Alice sighed wistfully. Her iPod booped in her hands. She had thought about what it would be like to use her powers so many times, but even in a volcanically-active location, her practical applications were limited. "Maybe go to Hawai'i and, like, make my own private island," she suggested.
“Ooooooooooooh,” Bea said, allowing herself to daydream for a moment about what it would be like to be away from here on an island of her own creation. It was never going to happen, of course, but she would have gone stir-crazy years ago if she hadn’t been allowing herself to imagine what-ifs from time to time. “You’d be the Queen of your domain, sipping fancy beverages on the beach. I like the way you think.”

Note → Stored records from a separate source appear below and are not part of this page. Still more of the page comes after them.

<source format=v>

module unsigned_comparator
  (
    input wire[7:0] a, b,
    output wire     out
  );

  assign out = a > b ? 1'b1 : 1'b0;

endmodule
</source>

Alice laughed at the image. She hadn't been to the beach since she was a kid and could use her day pass in Los Angeles, but it sounded nice. Maybe now that her iPod worked again, she could load up some ocean noises and pretend. "Well, I'd have to get someone to help me out with the drinks and the sand," she admitted. "My island would just be black rocks."
Bea playfully waved Alice’s concerns away. “Oh, that’s just icing on the cake,” she said. “Besides, I’m sure someone here could figure something out.” That depended, of course, on said someone or someones being free as well, but Bea refused to acknowledge the thought. “Just remember me when you need someone to make your touristy app.”
"I wouldn't dream of another developer!" Alice played Bea's rabbit game so much that it had earned a spot on her phone's home screen.
She glanced back at the beverage, no longer steaming, she had left at her table, and it reminded her of what she had come to the coffeeshop to accomplish. "Anyway, I have to get back to my reading," Alice said. "Thanks again for fixing my iPod." She pointed at Bea's mug. "I'll buy you another one sometime to pay you back?"
“Oh, don’t worry about it! Any time.” Bea said, and smiled. “It’s always nice to help a pal.”